CHEO and Transgenomic reach agreement on Long QT patents that sets pathway for next generation of patient care
Ottawa, ON–This is a great day for DNA. It is also a great day for Canadian patients and their families.
CHEO, a children’s hospital in the Ottawa region has reached a deal that defines a pathway for all public Canadian hospitals and labs to conduct genetic testing without legal roadblocks from gene patents. Specifically, CHEO has reached a settlement of its legal challenge with Transgenomic, the owner of five gene patents related to the potentially deadly Long QT syndrome.
Transgenomic has agreed to provide CHEO and all other Canadian public sector hospitals and laboratories the right to test Canadians for Long QT syndrome on a not-for-profit basis. The agreement resolves the immediate issue with Long QT testing – and it also provides a way of addressing the issue of gene patents more broadly in Canadian health care.
“This is a tremendous win for families,” says Alex Munter, CHEO’s president and CEO. “As these tests can now be performed in Canada, families across the country will have better, quicker access to the answers and the care they need. This agreement sets a precedent and will save lives.”
While CHEO and Transgenomic were originally going to look to the courts for a resolution on this important health care issue, they managed to find a solution to the issue without the expense and delay of a prolonged court case.
Additionally, Transgenomic has agreed to allow access to its Long QT patents for the entire public sector.
“This agreement will act as a model for public access to future gene patents, so that Canadian hospitals are empowered to provide access to cutting-edge genetic tests. We are very proud of this result,” says Nathaniel Lipkus, a lawyer at Osler, Hoskin & Harcourt LLP. He and Sana Halwani, a lawyer at Gilbert’s LLP, represented CHEO as pro bono counsel in this case.
The settlement opens the way for federal and provincial governments to make use of this pathway to ensure that Canadians receive not only current genetic tests, but the next generation of tests.
“This agreement gives the public health sector the tools it will need to deal with gene patents in the future. From now on, public hospitals and laboratories can ask patent holders to sign similar agreements allowing not-for-profit access,” said Richard Gold, a professor in Law and Medicine at McGill University who advised CHEO on policy aspects of the case. “If the patent holder doesn’t agree, the province can step in and ask the patent office to give it, on behalf of those hospitals and laboratories, a compulsory license on the same terms.”

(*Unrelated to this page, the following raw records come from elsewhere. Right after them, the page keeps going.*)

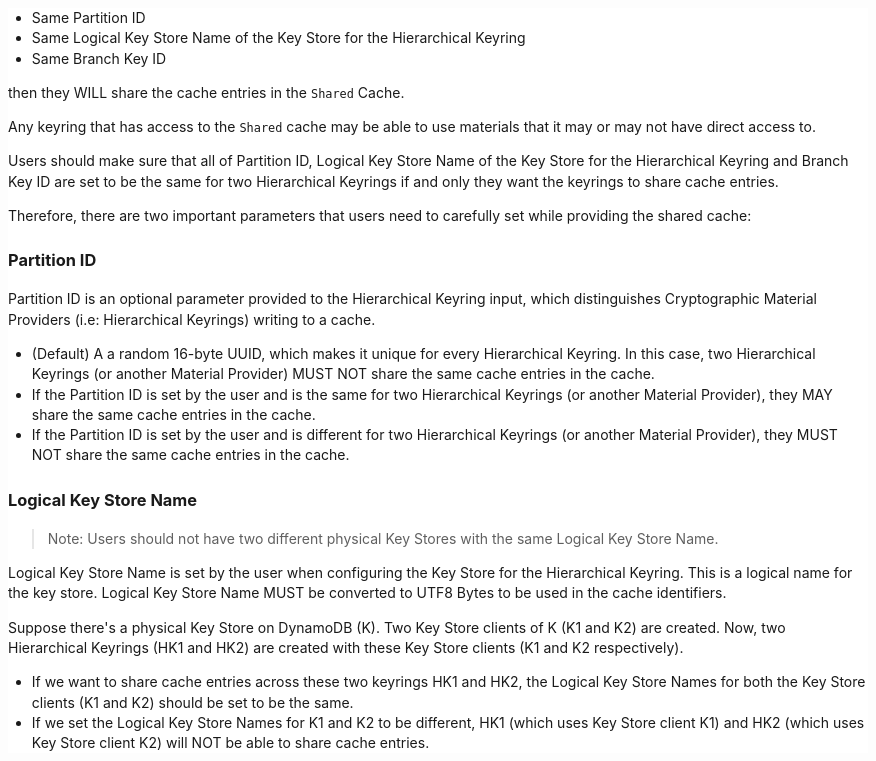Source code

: - Same Partition ID
- Same Logical Key Store Name of the Key Store for the Hierarchical Keyring
- Same Branch Key ID

then they WILL share the cache entries in the `Shared` Cache.

Any keyring that has access to the `Shared` cache may be able to use materials
that it may or may not have direct access to.

Users should make sure that all of Partition ID, Logical Key Store Name of the Key Store for the Hierarchical Keyring
and Branch Key ID are set to be the same for two Hierarchical Keyrings if and only they want the keyrings to share
cache entries.

Therefore, there are two important parameters that users need to carefully set while providing the shared cache:

### Partition ID

Partition ID is an optional parameter provided to the Hierarchical Keyring input,
which distinguishes Cryptographic Material Providers (i.e: Hierarchical Keyrings) writing to a cache.

- (Default) A a random 16-byte UUID, which makes
  it unique for every Hierarchical Keyring.
  In this case, two Hierarchical Keyrings (or another Material Provider)
  MUST NOT share the same cache entries in the cache.
- If the Partition ID is set by the user and is the same for two Hierarchical Keyrings (or another Material Provider),
  they MAY share the same cache entries in the cache.
- If the Partition ID is set by the user and is different for two Hierarchical Keyrings (or another Material Provider),
  they MUST NOT share the same cache entries in the cache.

### Logical Key Store Name

> Note: Users should not have two different physical Key Stores with the same Logical Key Store Name.

Logical Key Store Name is set by the user when configuring the Key Store for
the Hierarchical Keyring. This is a logical name for the key store.
Logical Key Store Name MUST be converted to UTF8 Bytes to be used in
the cache identifiers.

Suppose there's a physical Key Store on DynamoDB (K). Two Key Store clients of K (K1 and K2) are created.
Now, two Hierarchical Keyrings (HK1 and HK2) are created with these Key Store clients (K1 and K2 respectively).

- If we want to share cache entries across these two keyrings HK1 and HK2, the Logical Key Store Names
  for both the Key Store clients (K1 and K2) should be set to be the same.
- If we set the Logical Key Store Names for K1 and K2 to be different, HK1 (which uses Key Store client K1)
  and HK2 (which uses Key Store client K2) will NOT be able to share cache entries.
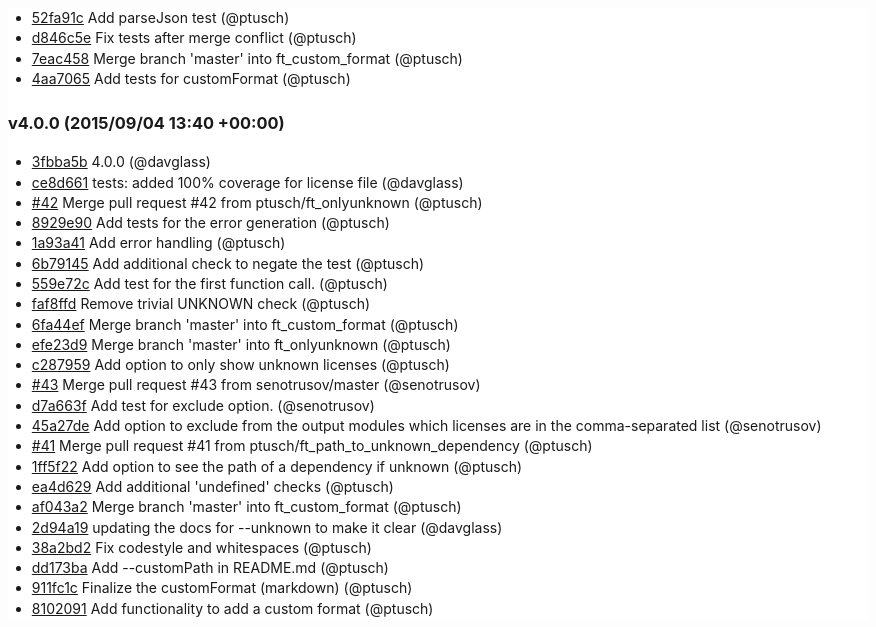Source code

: - [52fa91c](https://github.com/davglass/license-checker/commit/52fa91c5cbc345736ebe6e97f400a27a773502d2) Add parseJson test (@ptusch)
- [d846c5e](https://github.com/davglass/license-checker/commit/d846c5e6970737dd3085688e7b601e9ea4546417) Fix tests after merge conflict (@ptusch)
- [7eac458](https://github.com/davglass/license-checker/commit/7eac4583f8003b5bda4ef966768bbb457fe8dc44) Merge branch 'master' into ft_custom_format (@ptusch)
- [4aa7065](https://github.com/davglass/license-checker/commit/4aa7065c5eef88d49c3684369b2edd9802c3f374) Add tests for customFormat (@ptusch)

### v4.0.0 (2015/09/04 13:40 +00:00)
- [3fbba5b](https://github.com/davglass/license-checker/commit/3fbba5bd5a489ea8c17328eabf71c4d5e9beb17e) 4.0.0 (@davglass)
- [ce8d661](https://github.com/davglass/license-checker/commit/ce8d66108a49af7855c16231ce675c567a2ffe7f) tests: added 100% coverage for license file (@davglass)
- [#42](https://github.com/davglass/license-checker/pull/42) Merge pull request #42 from ptusch/ft_onlyunknown (@ptusch)
- [8929e90](https://github.com/davglass/license-checker/commit/8929e90413be0362f19e755048e9218c372abf68) Add tests for the error generation (@ptusch)
- [1a93a41](https://github.com/davglass/license-checker/commit/1a93a41569a53a1580c94c2c903a5bc127ad2692) Add error handling (@ptusch)
- [6b79145](https://github.com/davglass/license-checker/commit/6b791457463dca71b22b09eecff16bbf982db682) Add additional check to negate the test (@ptusch)
- [559e72c](https://github.com/davglass/license-checker/commit/559e72ccab2420bc42bf28b498702dad13ef967a) Add test for the first function call. (@ptusch)
- [faf8ffd](https://github.com/davglass/license-checker/commit/faf8ffd69fd8ae475484a9b47b57a7b6ea738856) Remove trivial UNKNOWN check (@ptusch)
- [6fa44ef](https://github.com/davglass/license-checker/commit/6fa44ef8c045ab2b0a1291b45990edf52adfc0e2) Merge branch 'master' into ft_custom_format (@ptusch)
- [efe23d9](https://github.com/davglass/license-checker/commit/efe23d991cfcb40dc6980fbf13461408da822b1f) Merge branch 'master' into ft_onlyunknown (@ptusch)
- [c287959](https://github.com/davglass/license-checker/commit/c2879592858805d7ecd0304a39c5cf079efe6a7c) Add option to only show unknown licenses (@ptusch)
- [#43](https://github.com/davglass/license-checker/pull/43) Merge pull request #43 from senotrusov/master (@senotrusov)
- [d7a663f](https://github.com/davglass/license-checker/commit/d7a663f9deeb4d7a648a6d2cb9db84d5667ee540) Add test for exclude option. (@senotrusov)
- [45a27de](https://github.com/davglass/license-checker/commit/45a27de02a3c1d57a86e3f8e14b6e335788c23ba) Add option to exclude from the output modules which licenses are in the comma-separated list (@senotrusov)
- [#41](https://github.com/davglass/license-checker/pull/41) Merge pull request #41 from ptusch/ft_path_to_unknown_dependency (@ptusch)
- [1ff5f22](https://github.com/davglass/license-checker/commit/1ff5f225fd2ba97edfd3ef3f6462981832740c19) Add option to see the path of a dependency if unknown (@ptusch)
- [ea4d629](https://github.com/davglass/license-checker/commit/ea4d6297de32d94201bb4786da7ba824d928c8f2) Add additional 'undefined' checks (@ptusch)
- [af043a2](https://github.com/davglass/license-checker/commit/af043a2c11af45d28bfe71914cd10672855b3297) Merge branch 'master' into ft_custom_format (@ptusch)
- [2d94a19](https://github.com/davglass/license-checker/commit/2d94a19ece177836345a4227893a82d956141b2e) updating the docs for --unknown to make it clear (@davglass)
- [38a2bd2](https://github.com/davglass/license-checker/commit/38a2bd28a9597fdb06d844258f1070054b38bbcf) Fix codestyle and whitespaces (@ptusch)
- [dd173ba](https://github.com/davglass/license-checker/commit/dd173badc65368dc6140476ffe5ae3768fbf9618) Add --customPath in README.md (@ptusch)
- [911fc1c](https://github.com/davglass/license-checker/commit/911fc1c6b5cc27a32aac60bb409c08be138bc707) Finalize the customFormat (markdown) (@ptusch)
- [8102091](https://github.com/davglass/license-checker/commit/8102091f7949fa8b73cfc803e4aead3624b81148) Add functionality to add a custom format (@ptusch)
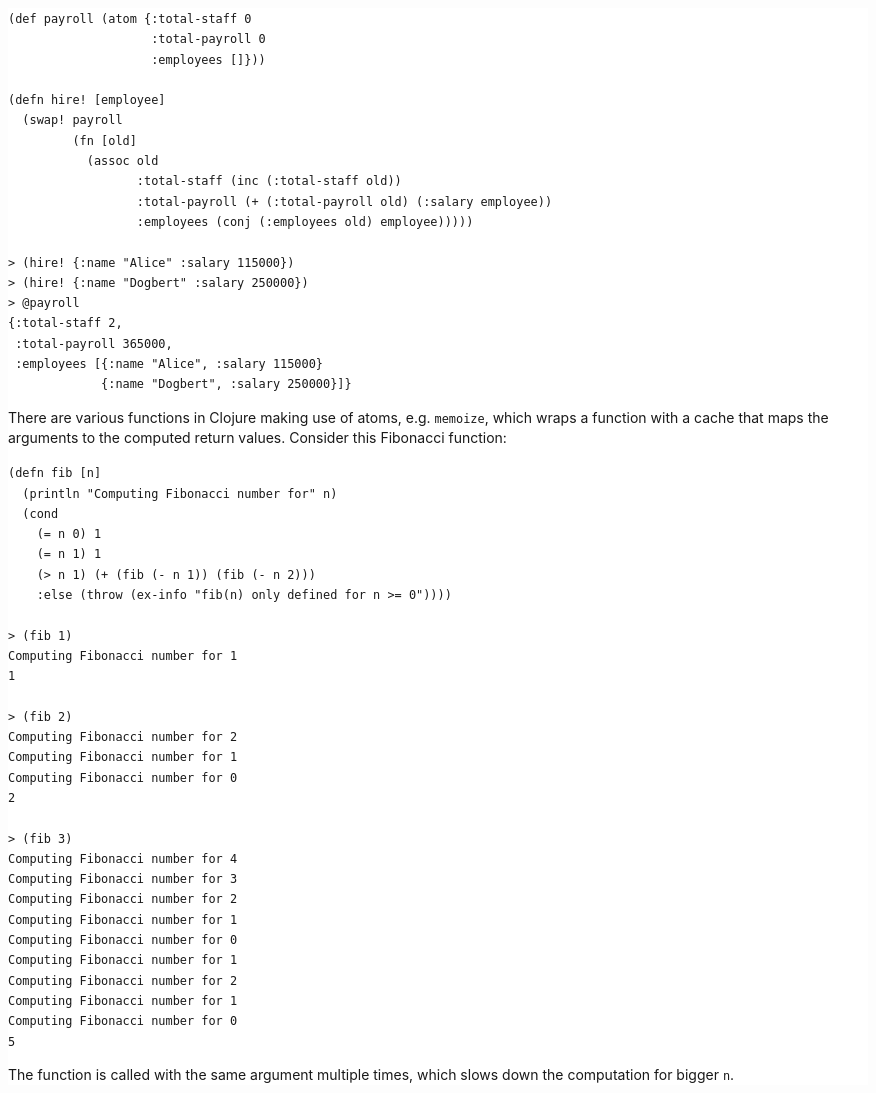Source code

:    (def payroll (atom {:total-staff 0
                        :total-payroll 0
                        :employees []}))

    (defn hire! [employee]
      (swap! payroll
             (fn [old]
               (assoc old
                      :total-staff (inc (:total-staff old))
                      :total-payroll (+ (:total-payroll old) (:salary employee))
                      :employees (conj (:employees old) employee)))))

    > (hire! {:name "Alice" :salary 115000})
    > (hire! {:name "Dogbert" :salary 250000})
    > @payroll
    {:total-staff 2,
     :total-payroll 365000,
     :employees [{:name "Alice", :salary 115000}
                 {:name "Dogbert", :salary 250000}]}

There are various functions in Clojure making use of atoms, e.g. `memoize`,
which wraps a function with a cache that maps the arguments to the computed
return values. Consider this Fibonacci function:

    (defn fib [n]
      (println "Computing Fibonacci number for" n)
      (cond
        (= n 0) 1
        (= n 1) 1
        (> n 1) (+ (fib (- n 1)) (fib (- n 2)))
        :else (throw (ex-info "fib(n) only defined for n >= 0"))))

    > (fib 1)
    Computing Fibonacci number for 1
    1

    > (fib 2)
    Computing Fibonacci number for 2
    Computing Fibonacci number for 1
    Computing Fibonacci number for 0
    2

    > (fib 3)
    Computing Fibonacci number for 4
    Computing Fibonacci number for 3
    Computing Fibonacci number for 2
    Computing Fibonacci number for 1
    Computing Fibonacci number for 0
    Computing Fibonacci number for 1
    Computing Fibonacci number for 2
    Computing Fibonacci number for 1
    Computing Fibonacci number for 0
    5

The function is called with the same argument multiple times, which slows down
the computation for bigger `n`.
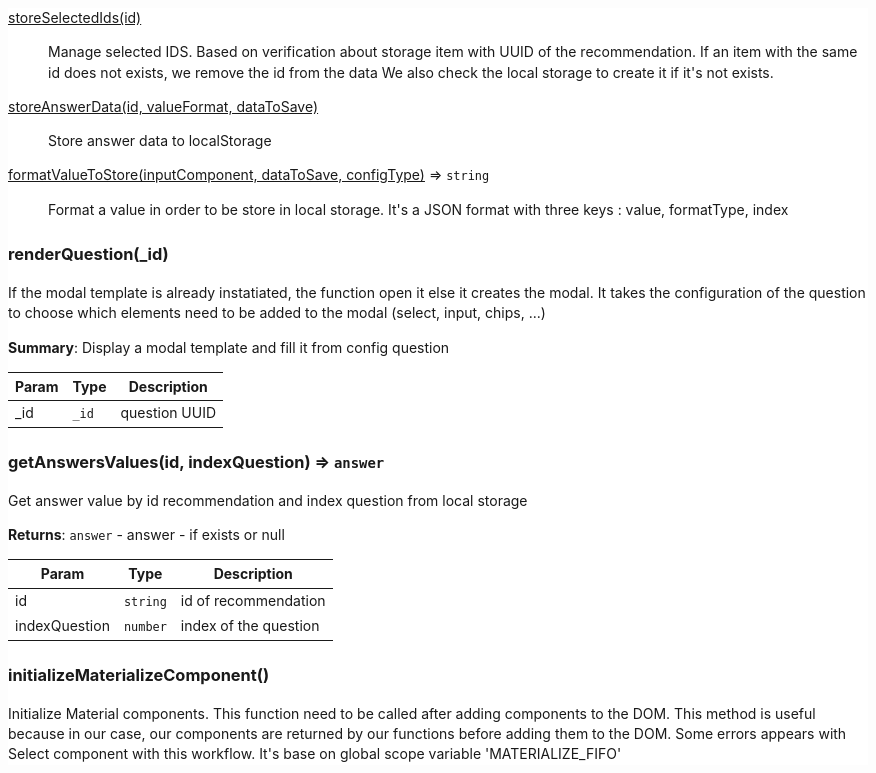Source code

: </dd>
<dt><a href="#storeSelectedIds">storeSelectedIds(id)</a></dt>
<dd><p>Manage selected IDS. Based on verification about storage item with UUID of the recommendation.
If an item with the same id does not exists, we remove the id from the data
We also check the local storage to create it if it&#39;s not exists.</p>
</dd>
<dt><a href="#storeAnswerData">storeAnswerData(id, valueFormat, dataToSave)</a></dt>
<dd><p>Store answer data to localStorage</p>
</dd>
<dt><a href="#formatValueToStore">formatValueToStore(inputComponent, dataToSave, configType)</a> ⇒ <code>string</code></dt>
<dd><p>Format a value in order to be store in local storage. It&#39;s a JSON format with three keys :
value, formatType, index</p>
</dd>
</dl>

<a name="renderQuestion"></a>

### renderQuestion(_id)
If the modal template is already instatiated, the function open it else it creates 
the modal. It takes the configuration of the question to choose which elements need to 
be added to the modal (select, input, chips, ...)

**Summary**: Display a modal template and fill it from config question  

| Param | Type | Description |
| --- | --- | --- |
| _id | <code>\_id</code> | question UUID |

<a name="getAnswersValues"></a>

### getAnswersValues(id, indexQuestion) ⇒ <code>answer</code>
Get answer value by id recommendation and index question from local storage

**Returns**: <code>answer</code> - answer - if exists or null  

| Param | Type | Description |
| --- | --- | --- |
| id | <code>string</code> | id of recommendation |
| indexQuestion | <code>number</code> | index of the question |

<a name="initializeMaterializeComponent"></a>

### initializeMaterializeComponent()
Initialize Material components. This function need to be called after adding components
to the DOM. This method is useful because in our case, our components are returned
by our functions before adding them to the DOM. Some errors appears with Select component
with this workflow.
It's base on global scope variable 'MATERIALIZE_FIFO'
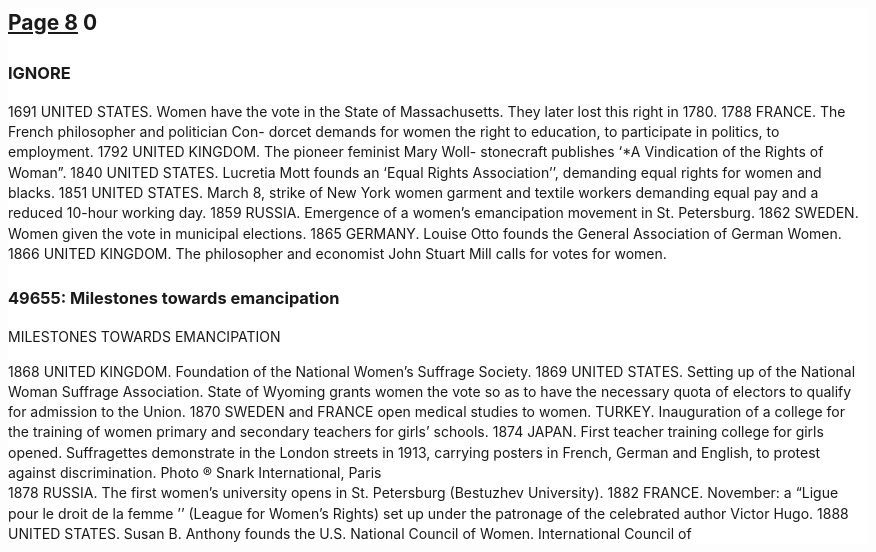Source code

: ## [Page 8](https://demo.humlab.umu.se/courier/074836engo.pdf#page=8) 0

### IGNORE

1691 UNITED STATES. Women have the vote in the State of 
Massachusetts. They later lost this right in 1780. 
1788 FRANCE. The French philosopher and politician Con- 
dorcet demands for women the right to education, to 
participate in politics, to employment. 
1792 UNITED KINGDOM. The pioneer feminist Mary Woll- 
stonecraft publishes ‘*A Vindication of the Rights of 
Woman”. 
1840 UNITED STATES. Lucretia Mott founds an ‘Equal 
Rights Association’’, demanding equal rights for 
women and blacks. 
1851 UNITED STATES. March 8, strike of New York women 
garment and textile workers demanding equal pay and 
a reduced 10-hour working day. 
1859 RUSSIA. Emergence of a women’s emancipation 
movement in St. Petersburg. 
1862 SWEDEN. Women given the vote in municipal elections. 
1865 GERMANY. Louise Otto founds the General Association 
of German Women. 
1866 UNITED KINGDOM. The philosopher and economist 
John Stuart Mill calls for votes for women. 
  
  


### 49655: Milestones towards emancipation

MILESTONES 
TOWARDS 
EMANCIPATION 
 
  
1868 UNITED KINGDOM. Foundation of the National 
Women’s Suffrage Society. 
1869 UNITED STATES. Setting up of the National Woman 
Suffrage Association. State of Wyoming grants 
women the vote so as to have the necessary quota of 
electors to qualify for admission to the Union. 
1870 SWEDEN and FRANCE open medical studies to women. 
TURKEY. Inauguration of a college for the training of 
women primary and secondary teachers for girls’ 
schools. 
1874 JAPAN. First teacher training college for girls opened. 
Suffragettes 
demonstrate in the 
London streets 
in 1913, carrying 
posters in French, 
German and English, 
to protest against 
discrimination. 
Photo ® Snark 
International, Paris       
1878 RUSSIA. The first women’s university opens in St. 
Petersburg (Bestuzhev University). 
1882 FRANCE. November: a “Ligue pour le droit de la 
femme ’’ (League for Women’s Rights) set up under the 
patronage of the celebrated author Victor Hugo. 
1888 UNITED STATES. Susan B. Anthony founds the U.S. 
National Council of Women. International Council of 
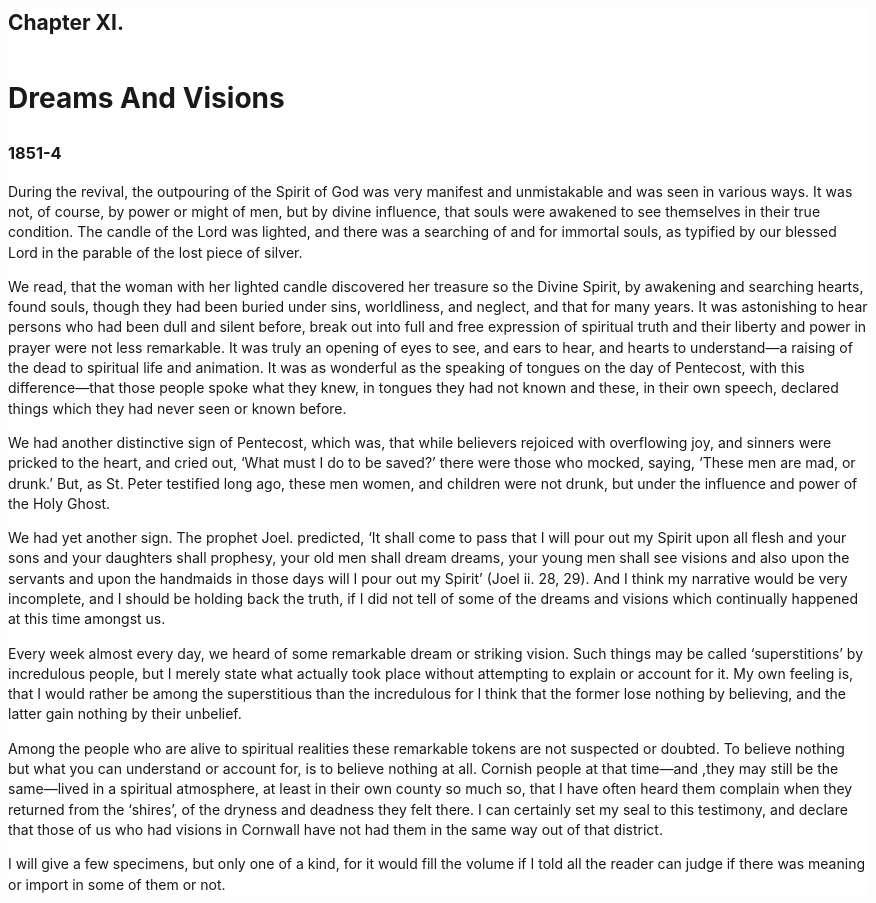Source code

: ## Chapter XI.

# Dreams And Visions

### 1851-4

During the revival, the outpouring of the Spirit of God was very manifest and unmistakable and was seen in various ways. It was not, of course, by power or might of men, but by divine influence, that souls were awakened to see themselves in their true condition. The candle of the Lord was lighted, and there was a searching of and for immortal souls, as typified by our blessed Lord in the parable of the lost piece of silver.

We read, that the woman with her lighted candle discovered her treasure so the Divine Spirit, by awakening and searching hearts, found souls, though they had been buried under sins, worldliness, and neglect, and that for many years. It was astonishing to hear persons who had been dull and silent before, break out into full and free expression of spiritual truth and their liberty and power in prayer were not less remarkable. It was truly an opening of eyes to see, and ears to hear, and hearts to understand―a raising of the dead to spiritual life and animation. It was as wonderful as the speaking of tongues on the day of Pentecost, with this difference―that those people spoke what they knew, in tongues they had not known and these, in their own speech, declared things which they had never seen or known before.


We had another distinctive sign of Pentecost, which was, that while believers rejoiced with overflowing joy, and sinners were pricked to the heart, and cried out, ‘What must I do to be saved?’ there were those who mocked, saying, ‘These men are mad, or drunk.’ But, as St. Peter testified long ago, these men women, and children were not drunk, but under the influence and power of the Holy Ghost.


We had yet another sign. The prophet Joel. predicted, ‘It shall come to pass that I will pour out my Spirit upon all flesh and your sons and your daughters shall prophesy, your old men shall dream dreams, your young men shall see visions and also upon the servants and upon the handmaids in those days will I pour out my Spirit’ (Joel ii. 28, 29). And I think my narrative would be very incomplete, and I should be holding back the truth, if I did not tell of some of the dreams and visions which continually happened at this time amongst us.

Every week almost every day, we heard of some remarkable dream or striking vision. Such things may be called ‘superstitions’ by incredulous people, but I merely state what actually took place without attempting to explain or account for it. My own feeling is, that I would rather be among the superstitious than the incredulous for I think that the former lose nothing by believing, and the latter gain nothing by their unbelief.

Among the people who are alive to spiritual realities these remarkable tokens are not suspected or doubted. To believe nothing but what you can understand or account for, is to believe nothing at all. Cornish people at that time―and ,they may still be the same―lived in a spiritual atmosphere, at least in their own county so much so, that I have often heard them complain when they returned from the ‘shires’, of the dryness and deadness they felt there. I can certainly set my seal to this testimony, and declare that those of us who had visions in Cornwall have not had them in the same way out of that district.


I will give a few specimens, but only one of a kind, for it would fill the volume if I told all the reader can judge if there was meaning or import in some of them or not.
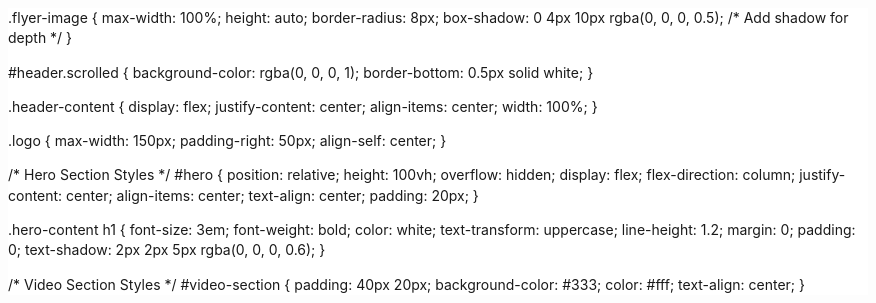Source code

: .flyer-image {
    max-width: 100%;
    height: auto;
    border-radius: 8px;
    box-shadow: 0 4px 10px rgba(0, 0, 0, 0.5); /* Add shadow for depth */
}

#header.scrolled {
    background-color: rgba(0, 0, 0, 1);
    border-bottom: 0.5px solid white;
}

.header-content {
    display: flex;
    justify-content: center;
    align-items: center;
    width: 100%;
}

.logo {
    max-width: 150px;
    padding-right: 50px;
    align-self: center;
}

/* Hero Section Styles */
#hero {
    position: relative;
    height: 100vh;
    overflow: hidden;
    display: flex;
    flex-direction: column;
    justify-content: center;
    align-items: center;
    text-align: center;
    padding: 20px;
}

.hero-content h1 {
    font-size: 3em;
    font-weight: bold;
    color: white;
    text-transform: uppercase;
    line-height: 1.2;
    margin: 0;
    padding: 0;
    text-shadow: 2px 2px 5px rgba(0, 0, 0, 0.6);
}

/* Video Section Styles */
#video-section {
    padding: 40px 20px;
    background-color: #333;
    color: #fff;
    text-align: center;
}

“This settlement is great news for the future of Canadian medicine,” adds Dr. Gail Graham, CHEO’s Chief of Genetics. “Freer access to testing will allow geneticists, as well as other physicians and researchers to realize the full potential of genomic medicine, which promises to unlock many medical mysteries, and tailor medical decisions and treatments to a patient’s specific genetic profile.”
Since hospitals and labs will no longer need to send blood samples to licensed private labs in the United States for testing, patients will get their results faster and start treatment more quickly. Hospitals will also save money, as it is about 50 per cent cheaper to perform these tests in the Canadian public sector.
Launched in 2014, the goal of CHEO’s Federal Court challenge was to change the law so that broad gene patents would not prevent medically necessary genetic tests. Gene patents covering a single gene or genetic mutation should not stand in the way of genetic tests that comprehensively sequence much or all of a patient’s DNA.
No hospital dollars have gone towards this legal challenge.